─── Entries supplied

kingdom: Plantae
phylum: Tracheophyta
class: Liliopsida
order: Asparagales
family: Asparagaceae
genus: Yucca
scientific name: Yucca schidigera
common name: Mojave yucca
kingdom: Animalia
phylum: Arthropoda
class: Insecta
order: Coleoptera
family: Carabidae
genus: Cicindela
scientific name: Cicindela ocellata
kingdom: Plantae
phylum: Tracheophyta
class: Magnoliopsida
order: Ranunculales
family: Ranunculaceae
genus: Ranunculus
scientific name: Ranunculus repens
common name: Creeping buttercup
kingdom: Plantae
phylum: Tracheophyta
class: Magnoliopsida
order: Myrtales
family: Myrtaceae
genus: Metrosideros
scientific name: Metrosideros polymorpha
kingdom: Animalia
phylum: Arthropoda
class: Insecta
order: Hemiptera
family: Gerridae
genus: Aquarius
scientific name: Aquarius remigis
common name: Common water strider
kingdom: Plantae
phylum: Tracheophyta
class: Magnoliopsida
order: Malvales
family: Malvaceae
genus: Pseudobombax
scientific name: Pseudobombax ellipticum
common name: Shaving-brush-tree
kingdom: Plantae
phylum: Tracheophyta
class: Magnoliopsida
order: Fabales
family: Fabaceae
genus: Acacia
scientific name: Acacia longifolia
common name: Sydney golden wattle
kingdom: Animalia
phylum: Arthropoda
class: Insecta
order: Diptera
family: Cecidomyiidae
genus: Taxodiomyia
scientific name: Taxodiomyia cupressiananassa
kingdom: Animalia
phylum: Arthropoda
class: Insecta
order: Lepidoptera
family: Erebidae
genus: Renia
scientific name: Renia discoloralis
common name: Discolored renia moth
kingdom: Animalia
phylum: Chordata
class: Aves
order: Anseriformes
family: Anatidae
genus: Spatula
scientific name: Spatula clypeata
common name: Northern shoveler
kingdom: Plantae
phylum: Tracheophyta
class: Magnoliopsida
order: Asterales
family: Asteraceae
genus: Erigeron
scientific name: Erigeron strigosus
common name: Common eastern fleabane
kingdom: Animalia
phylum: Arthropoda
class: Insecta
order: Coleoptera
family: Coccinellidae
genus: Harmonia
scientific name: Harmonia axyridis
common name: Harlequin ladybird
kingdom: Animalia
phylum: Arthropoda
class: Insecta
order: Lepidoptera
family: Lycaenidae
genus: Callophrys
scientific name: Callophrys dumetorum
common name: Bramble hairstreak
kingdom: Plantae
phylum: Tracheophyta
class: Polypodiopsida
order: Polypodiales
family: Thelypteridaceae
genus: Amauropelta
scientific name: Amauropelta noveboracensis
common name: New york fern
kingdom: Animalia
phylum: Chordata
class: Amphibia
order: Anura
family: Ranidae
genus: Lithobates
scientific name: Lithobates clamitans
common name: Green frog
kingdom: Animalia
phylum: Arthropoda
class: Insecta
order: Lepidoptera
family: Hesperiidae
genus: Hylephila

──────

Render every line of the listing above as a Markdown table with the columns Row and Line, numbering the rows in order and omitting blank lines.

| Row | Line |
|---|---|
| 1 | kingdom: Plantae |
| 2 | phylum: Tracheophyta |
| 3 | class: Liliopsida |
| 4 | order: Asparagales |
| 5 | family: Asparagaceae |
| 6 | genus: Yucca |
| 7 | scientific name: Yucca schidigera |
| 8 | common name: Mojave yucca |
| 9 | kingdom: Animalia |
| 10 | phylum: Arthropoda |
| 11 | class: Insecta |
| 12 | order: Coleoptera |
| 13 | family: Carabidae |
| 14 | genus: Cicindela |
| 15 | scientific name: Cicindela ocellata |
| 16 | kingdom: Plantae |
| 17 | phylum: Tracheophyta |
| 18 | class: Magnoliopsida |
| 19 | order: Ranunculales |
| 20 | family: Ranunculaceae |
| 21 | genus: Ranunculus |
| 22 | scientific name: Ranunculus repens |
| 23 | common name: Creeping buttercup |
| 24 | kingdom: Plantae |
| 25 | phylum: Tracheophyta |
| 26 | class: Magnoliopsida |
| 27 | order: Myrtales |
| 28 | family: Myrtaceae |
| 29 | genus: Metrosideros |
| 30 | scientific name: Metrosideros polymorpha |
| 31 | kingdom: Animalia |
| 32 | phylum: Arthropoda |
| 33 | class: Insecta |
| 34 | order: Hemiptera |
| 35 | family: Gerridae |
| 36 | genus: Aquarius |
| 37 | scientific name: Aquarius remigis |
| 38 | common name: Common water strider |
| 39 | kingdom: Plantae |
| 40 | phylum: Tracheophyta |
| 41 | class: Magnoliopsida |
| 42 | order: Malvales |
| 43 | family: Malvaceae |
| 44 | genus: Pseudobombax |
| 45 | scientific name: Pseudobombax ellipticum |
| 46 | common name: Shaving-brush-tree |
| 47 | kingdom: Plantae |
| 48 | phylum: Tracheophyta |
| 49 | class: Magnoliopsida |
| 50 | order: Fabales |
| 51 | family: Fabaceae |
| 52 | genus: Acacia |
| 53 | scientific name: Acacia longifolia |
| 54 | common name: Sydney golden wattle |
| 55 | kingdom: Animalia |
| 56 | phylum: Arthropoda |
| 57 | class: Insecta |
| 58 | order: Diptera |
| 59 | family: Cecidomyiidae |
| 60 | genus: Taxodiomyia |
| 61 | scientific name: Taxodiomyia cupressiananassa |
| 62 | kingdom: Animalia |
| 63 | phylum: Arthropoda |
| 64 | class: Insecta |
| 65 | order: Lepidoptera |
| 66 | family: Erebidae |
| 67 | genus: Renia |
| 68 | scientific name: Renia discoloralis |
| 69 | common name: Discolored renia moth |
| 70 | kingdom: Animalia |
| 71 | phylum: Chordata |
| 72 | class: Aves |
| 73 | order: Anseriformes |
| 74 | family: Anatidae |
| 75 | genus: Spatula |
| 76 | scientific name: Spatula clypeata |
| 77 | common name: Northern shoveler |
| 78 | kingdom: Plantae |
| 79 | phylum: Tracheophyta |
| 80 | class: Magnoliopsida |
| 81 | order: Asterales |
| 82 | family: Asteraceae |
| 83 | genus: Erigeron |
| 84 | scientific name: Erigeron strigosus |
| 85 | common name: Common eastern fleabane |
| 86 | kingdom: Animalia |
| 87 | phylum: Arthropoda |
| 88 | class: Insecta |
| 89 | order: Coleoptera |
| 90 | family: Coccinellidae |
| 91 | genus: Harmonia |
| 92 | scientific name: Harmonia axyridis |
| 93 | common name: Harlequin ladybird |
| 94 | kingdom: Animalia |
| 95 | phylum: Arthropoda |
| 96 | class: Insecta |
| 97 | order: Lepidoptera |
| 98 | family: Lycaenidae |
| 99 | genus: Callophrys |
| 100 | scientific name: Callophrys dumetorum |
| 101 | common name: Bramble hairstreak |
| 102 | kingdom: Plantae |
| 103 | phylum: Tracheophyta |
| 104 | class: Polypodiopsida |
| 105 | order: Polypodiales |
| 106 | family: Thelypteridaceae |
| 107 | genus: Amauropelta |
| 108 | scientific name: Amauropelta noveboracensis |
| 109 | common name: New york fern |
| 110 | kingdom: Animalia |
| 111 | phylum: Chordata |
| 112 | class: Amphibia |
| 113 | order: Anura |
| 114 | family: Ranidae |
| 115 | genus: Lithobates |
| 116 | scientific name: Lithobates clamitans |
| 117 | common name: Green frog |
| 118 | kingdom: Animalia |
| 119 | phylum: Arthropoda |
| 120 | class: Insecta |
| 121 | order: Lepidoptera |
| 122 | family: Hesperiidae |
| 123 | genus: Hylephila |